The County Councils Network (CCN) has urged the government to show the ‘highest level of ambition’ for devolution and levelling up in county and rural areas, as well as for ‘no let-up’ once the first tranche of deals are agreed.
It expected that a small number of devolution deals could be announced alongside the Levelling Up White Paper, which is due to be released later this year.
Today at the CCN Annual Conference 2021, the organisation’s Chairman, Councillor Tim Oliver said that the government must not stop there and go further once the first deals are agreed.
Councillor Oliver said it is imperative that more deals are agreed in the next 12 months, with substantive powers and funding made available directly to county local authorities.
He warned that failure to do so could risk leaving large parts of the country behind in the levelling up agenda.
Councillor Oliver’s speech came ahead of the launch of a new report County Deals: options for Governance, Powers and Funding, which argues that county authorities should have parity with the funding and powers of existing devolution deals agreed with the major cities.
The independent assessment concludes that mayoral combined authorities are not the most suitable model for county deals.
The analysis shows that if devolved investment funds on the same per person scale as those granted to regional mayors in the cities are made available to county devolution deals, individual areas could receive up to £21m in new money per year.
Today at the CCN Annual Conference 2021, the Secretary of State for Levelling Up, Communities and Housing, Michael Gove, will address delegates in the evening.
Mr Gove has not confirmed when the next round of negotiations will start after the first deals are announced, or whether newly elected mayors will be a condition to unlock the most powers.
But Councillor Oliver said ‘time is of the essence’ so that county authorities have as many levers and funds as possible to help with the economic recovery in their areas.
He also said powers should be devolved directly to county leaders rather than new regional mayors.
Just three county areas in England currently have a devolution deal, with the government focusing on cities and urban areas, but the Prime Minister signalled this would change in his speech on levelling up in July.
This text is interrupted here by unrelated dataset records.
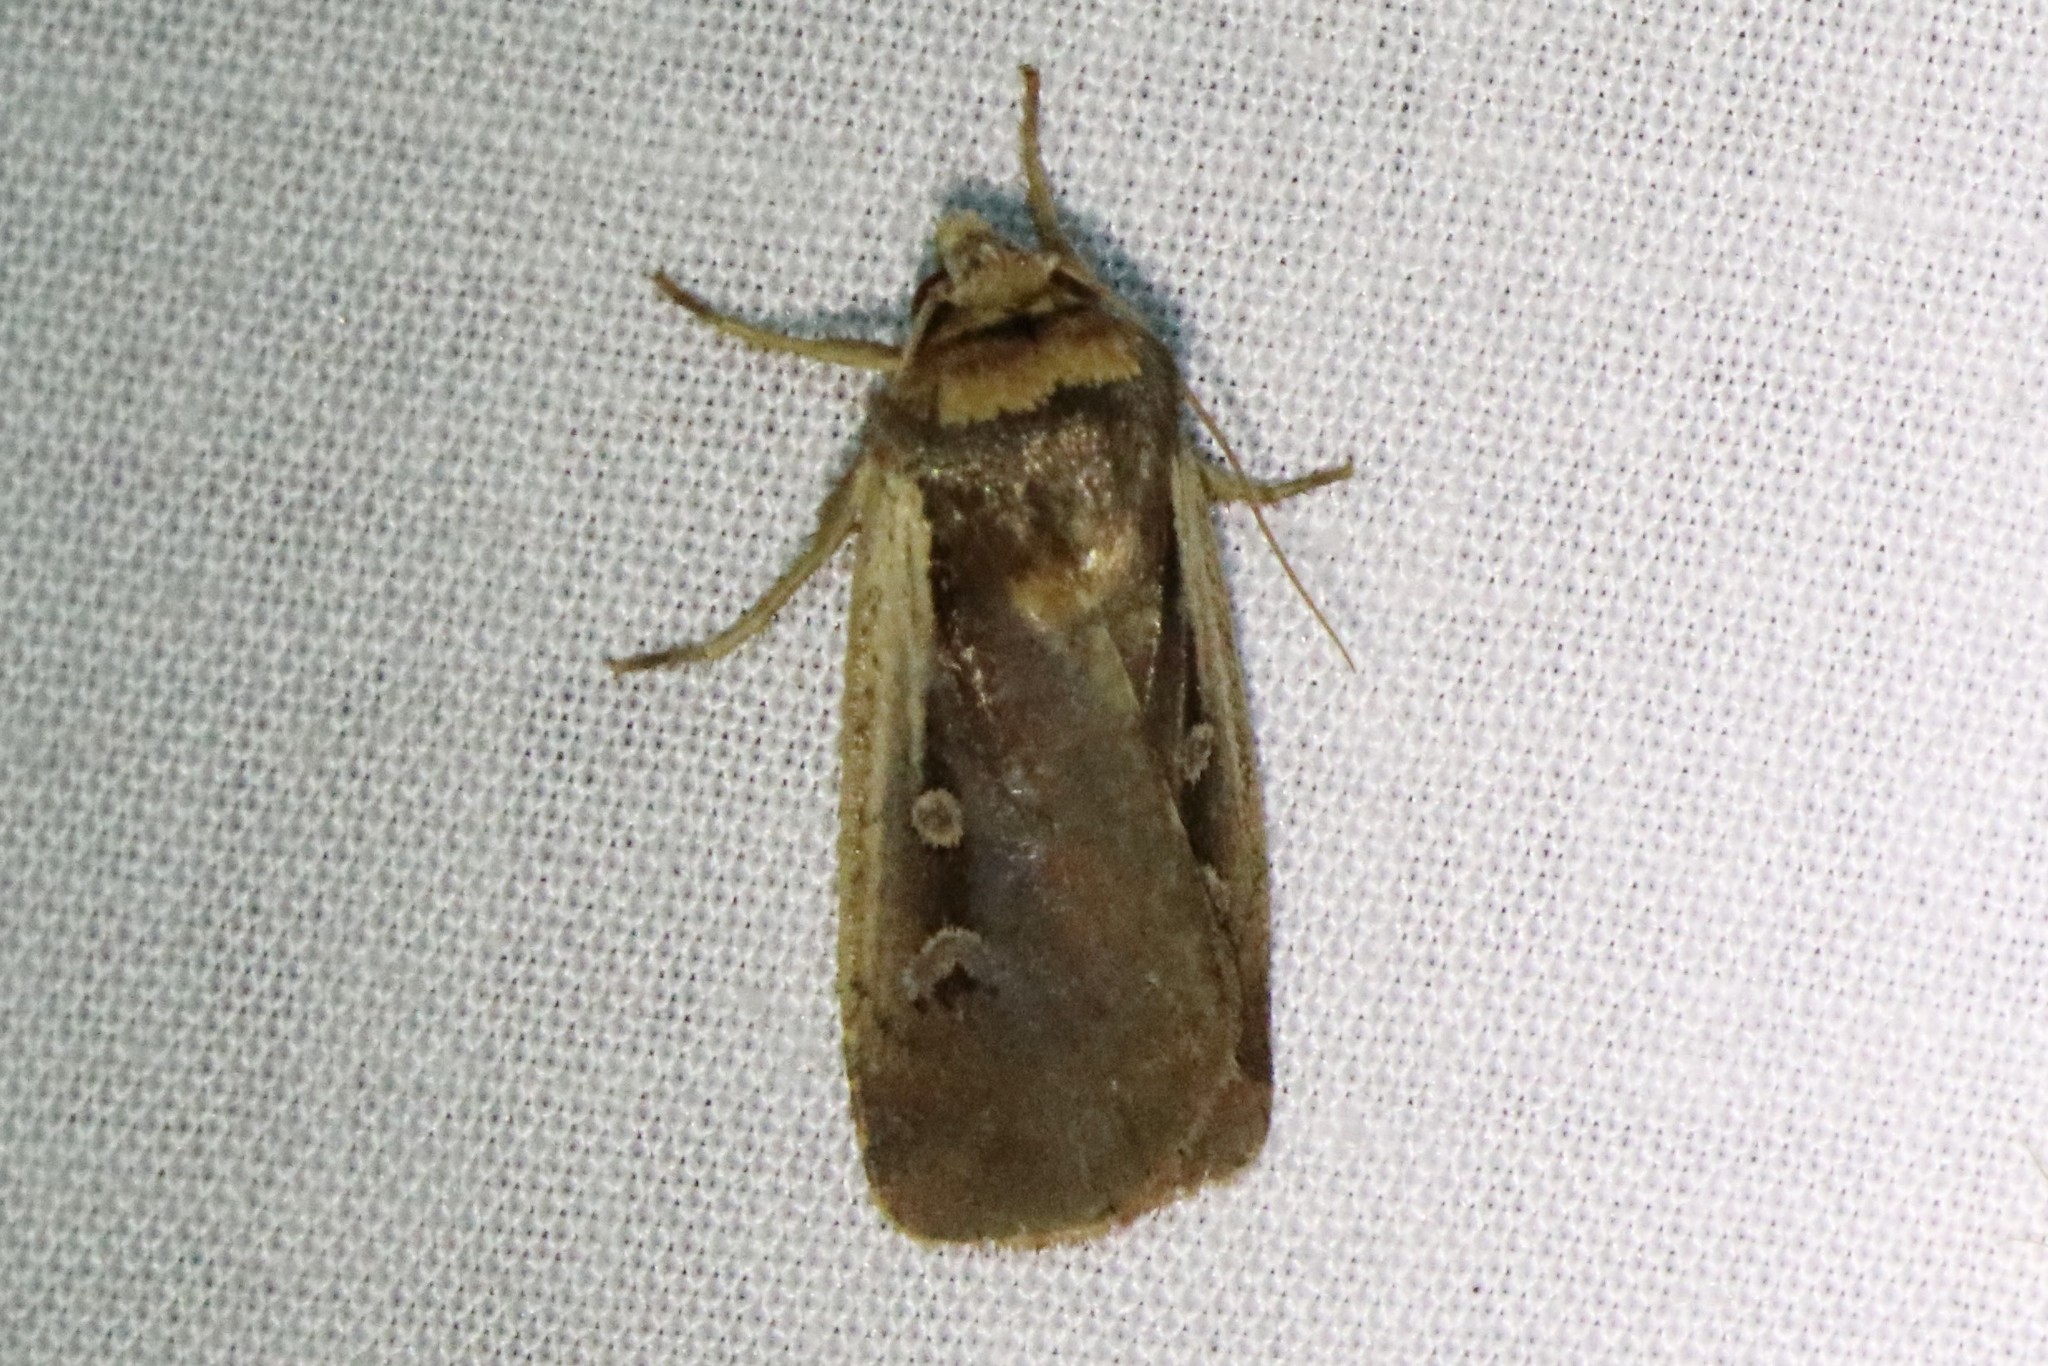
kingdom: Animalia
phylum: Arthropoda
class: Insecta
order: Lepidoptera
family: Noctuidae
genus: Ochropleura
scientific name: Ochropleura implecta
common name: Flame-shouldered dart
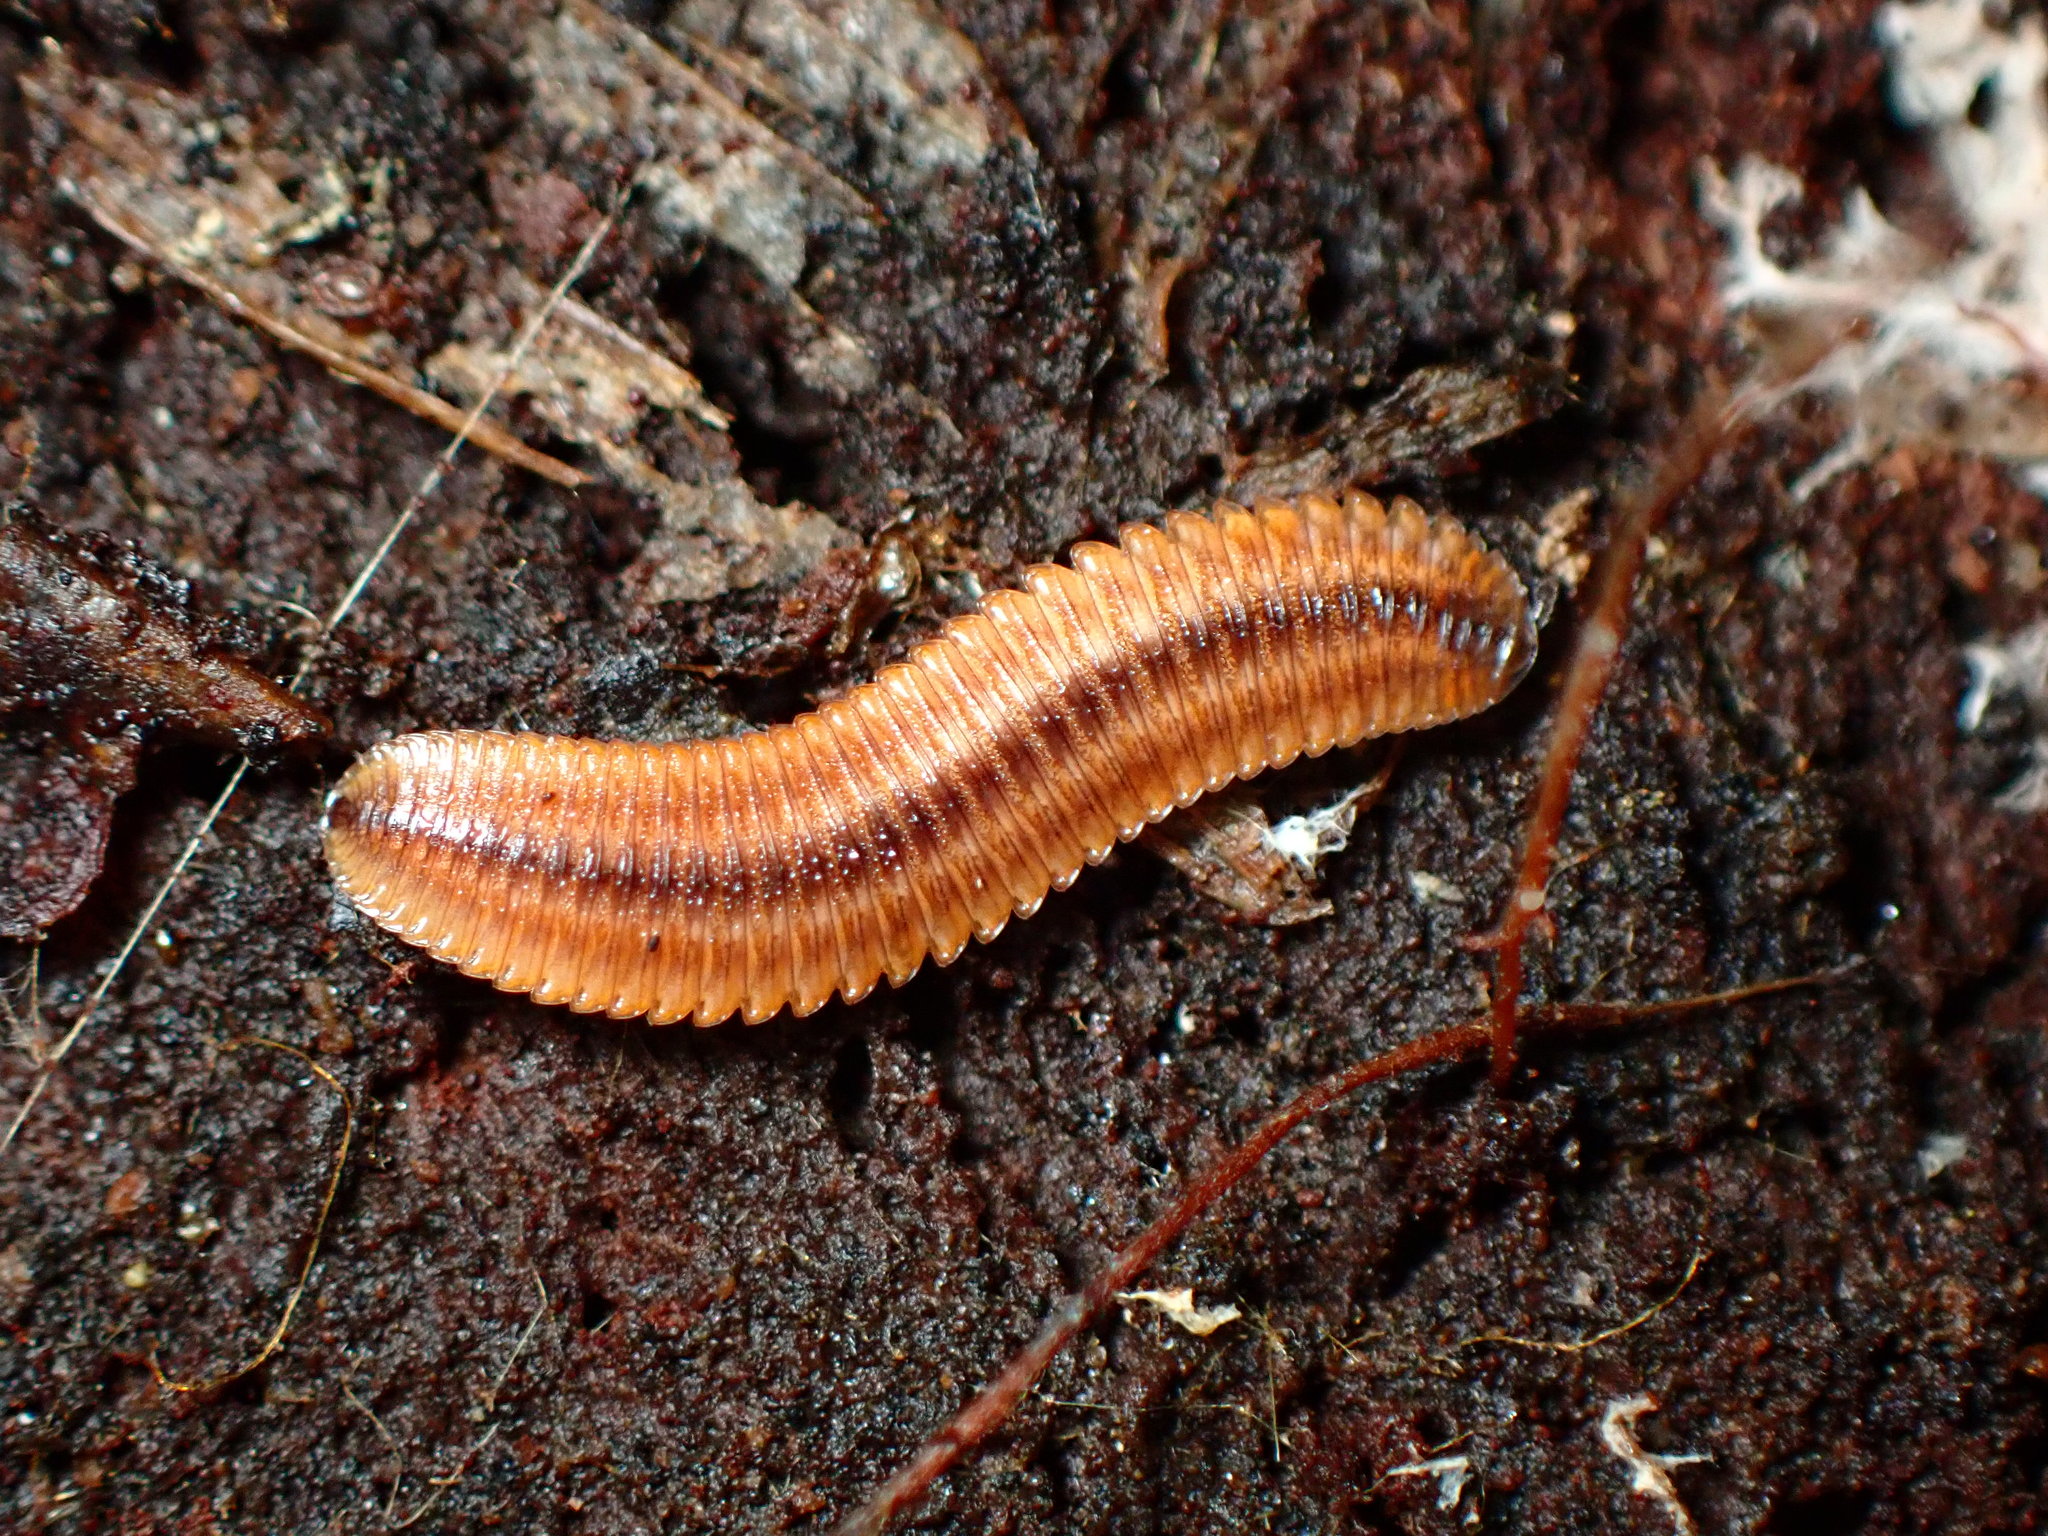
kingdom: Animalia
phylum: Arthropoda
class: Diplopoda
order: Polyzoniida
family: Hirudisomatidae
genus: Octoglena
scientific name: Octoglena bivirgatum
Councillor Oliver, in his first major speech since becoming chairman of CCN in July, told over 200 delegates:
“It is likely that the first cohort of deals will be announced soon for a small number of our member councils, which we strongly welcome.
“But there cannot be any let up in the drive for county devolution. Time is of the essence in getting our economies back on their feet and we simply cannot afford a protracted wait for further negotiations.
“Which is why we want to see the highest level of ambition and pace from the government on county devolution. After all, surely the whole point of levelling up is that no part of the country should be left behind.
“CCN will continue to push for more county and unitary areas to get the funding they need, the powers and flexibilities they need and the support that they need from government.
“It is imperative that the next tranche of negotiations begin straight after the first deals are signed and for devolution to be systematically rolled out to county areas across England. The CCN will lead the charge in making this case.”
The County Deals: options for Governance, Powers and Funding report independently assesses the most suited devolution models and local leadership to spearhead new arrangements.
This is alongside the devolved powers and funding that could make the most difference to the levelling up agenda.
The report concludes:
- Mayoral combined authorities are not the most suitable model for county deals in most cases and the government should maintain its commitment to explore alternative governance options. When independently assessed, devolving directly to leaders of county and unitary authorities is scored the most readily deliverable model to devolve and funding powers on the scale of existing city devolution deals.
- The government should begin a rolling programme of county deals and not stop at an initial phase of first cohort of deals, so areas are not left behind in supporting the economic recovery.
- There should be parity with existing devolution deals agreed with the major cities, as a starting point, in both powers devolved and funding available.
- But the government should also go even further than it has done with the cities and grant counties even more ambitious deals. Proposals could include new powers for councils in county deals, such as a net zero investment fund to help to decarbonise areas, devolution of the Shared Prosperity Fund to local areas, powers to levy council tax on unimplemented developments and the capability to propose a tourism tax.
On the findings of the report, Councillor Oliver said:
“Our new report with Grant Thornton, to be presented later, provides further independent evidence to inform the final stages of the development of the White Paper and, crucially, support our member councils to bring forward ambitious proposals supported by the most appropriate governance models.
“It shows that empowering county and unitary authorities directly through existing leadership models offers the most suitable, readily deliverable, strong local leadership for county devolution outside our major cities.”